→ Task goal
Working through the records below, count the lines that include "computational". The reply is that number alone.

→ Records for this task
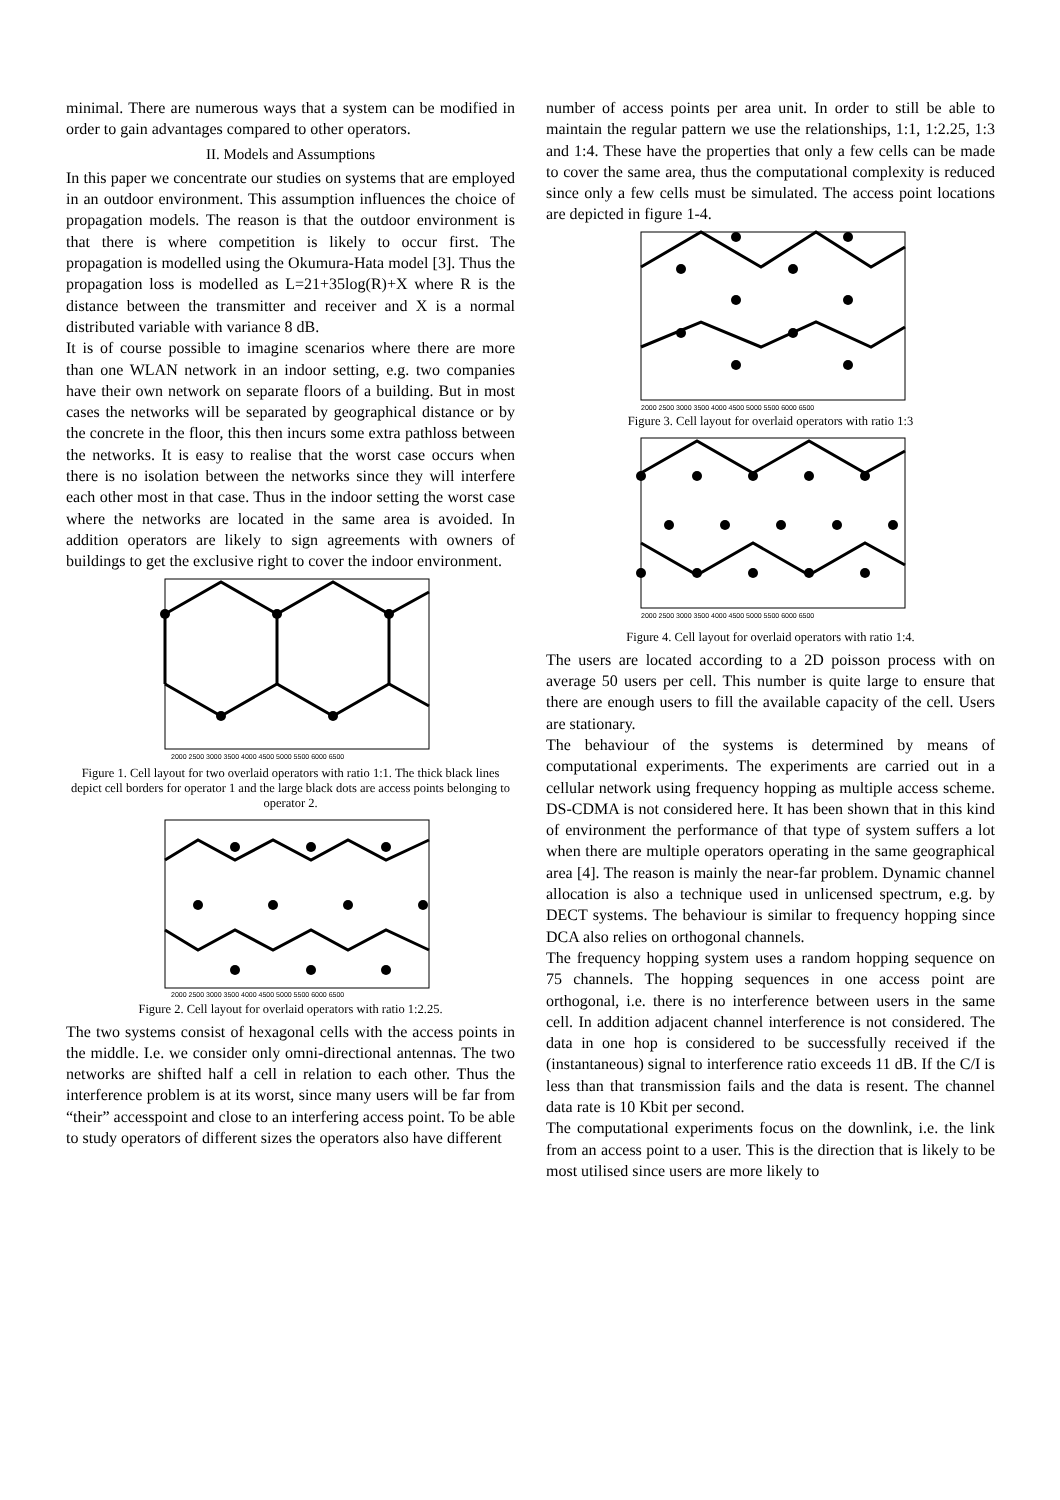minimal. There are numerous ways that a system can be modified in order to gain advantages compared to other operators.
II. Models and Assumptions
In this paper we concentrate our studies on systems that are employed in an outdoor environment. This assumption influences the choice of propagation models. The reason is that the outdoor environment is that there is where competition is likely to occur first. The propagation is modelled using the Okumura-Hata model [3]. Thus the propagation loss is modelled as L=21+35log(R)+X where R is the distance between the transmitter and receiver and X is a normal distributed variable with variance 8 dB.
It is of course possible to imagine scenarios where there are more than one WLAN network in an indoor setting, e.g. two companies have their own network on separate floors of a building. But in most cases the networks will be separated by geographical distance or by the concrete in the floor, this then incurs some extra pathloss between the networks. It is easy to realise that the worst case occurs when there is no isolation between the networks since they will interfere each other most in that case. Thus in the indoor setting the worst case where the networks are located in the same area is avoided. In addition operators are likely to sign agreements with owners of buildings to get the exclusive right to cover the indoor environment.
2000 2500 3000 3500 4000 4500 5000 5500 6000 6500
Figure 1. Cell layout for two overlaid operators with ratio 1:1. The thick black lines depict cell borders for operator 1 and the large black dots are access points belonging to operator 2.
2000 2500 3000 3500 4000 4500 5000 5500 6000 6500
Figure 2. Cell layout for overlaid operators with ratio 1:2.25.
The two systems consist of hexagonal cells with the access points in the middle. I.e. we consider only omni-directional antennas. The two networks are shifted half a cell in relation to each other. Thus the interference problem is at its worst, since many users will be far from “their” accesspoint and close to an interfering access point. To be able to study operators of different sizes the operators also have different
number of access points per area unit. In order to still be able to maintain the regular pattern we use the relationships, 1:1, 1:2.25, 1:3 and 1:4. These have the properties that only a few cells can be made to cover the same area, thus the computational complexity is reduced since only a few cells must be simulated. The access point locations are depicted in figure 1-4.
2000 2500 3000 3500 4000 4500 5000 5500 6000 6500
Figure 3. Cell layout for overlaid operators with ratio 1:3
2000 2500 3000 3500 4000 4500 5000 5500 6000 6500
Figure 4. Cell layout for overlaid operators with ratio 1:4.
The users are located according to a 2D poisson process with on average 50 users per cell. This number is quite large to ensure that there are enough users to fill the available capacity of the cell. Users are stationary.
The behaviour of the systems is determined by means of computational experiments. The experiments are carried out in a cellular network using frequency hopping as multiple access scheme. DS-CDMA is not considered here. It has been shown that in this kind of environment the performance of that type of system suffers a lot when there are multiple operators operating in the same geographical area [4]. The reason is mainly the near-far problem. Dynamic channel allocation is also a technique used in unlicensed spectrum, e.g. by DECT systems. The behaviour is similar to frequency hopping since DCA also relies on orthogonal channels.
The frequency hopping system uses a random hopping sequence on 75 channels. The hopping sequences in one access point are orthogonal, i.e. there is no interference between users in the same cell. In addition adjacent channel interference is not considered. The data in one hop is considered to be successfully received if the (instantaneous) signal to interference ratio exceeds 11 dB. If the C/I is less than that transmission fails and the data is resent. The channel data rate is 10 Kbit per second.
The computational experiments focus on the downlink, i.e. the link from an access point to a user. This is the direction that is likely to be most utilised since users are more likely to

→ Written response
3